WHAT THIS TASK INVOLVES
Counting only lines below that hold "Montenegro", give the total alone.

Transcribed page contents:
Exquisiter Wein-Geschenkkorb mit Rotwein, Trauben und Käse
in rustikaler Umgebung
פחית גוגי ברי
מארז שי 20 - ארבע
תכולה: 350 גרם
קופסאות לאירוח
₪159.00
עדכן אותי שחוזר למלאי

---

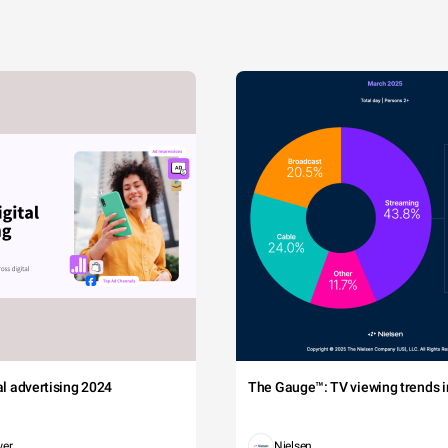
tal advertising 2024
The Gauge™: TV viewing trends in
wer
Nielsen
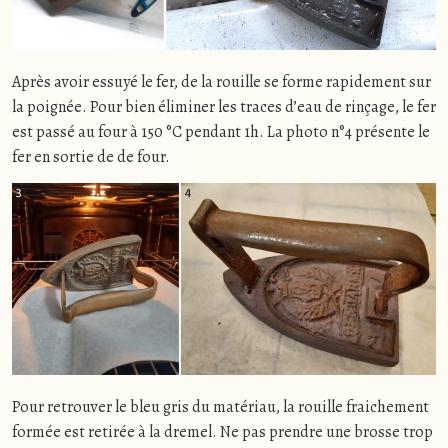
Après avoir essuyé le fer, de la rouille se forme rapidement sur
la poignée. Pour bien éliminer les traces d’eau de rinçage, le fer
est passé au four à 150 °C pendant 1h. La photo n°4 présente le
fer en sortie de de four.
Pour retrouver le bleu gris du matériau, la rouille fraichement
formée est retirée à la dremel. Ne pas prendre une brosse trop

---

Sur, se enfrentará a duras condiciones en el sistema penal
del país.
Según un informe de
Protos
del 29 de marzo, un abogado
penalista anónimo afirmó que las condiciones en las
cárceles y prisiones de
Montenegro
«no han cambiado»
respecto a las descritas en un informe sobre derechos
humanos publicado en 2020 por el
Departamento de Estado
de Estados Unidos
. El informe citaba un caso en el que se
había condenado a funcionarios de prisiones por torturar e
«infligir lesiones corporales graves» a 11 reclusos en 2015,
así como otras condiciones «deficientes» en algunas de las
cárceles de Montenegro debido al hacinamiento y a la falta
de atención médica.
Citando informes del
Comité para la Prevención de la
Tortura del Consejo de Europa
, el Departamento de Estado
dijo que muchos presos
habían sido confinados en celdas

OUTPUT OF THE EXERCISE
2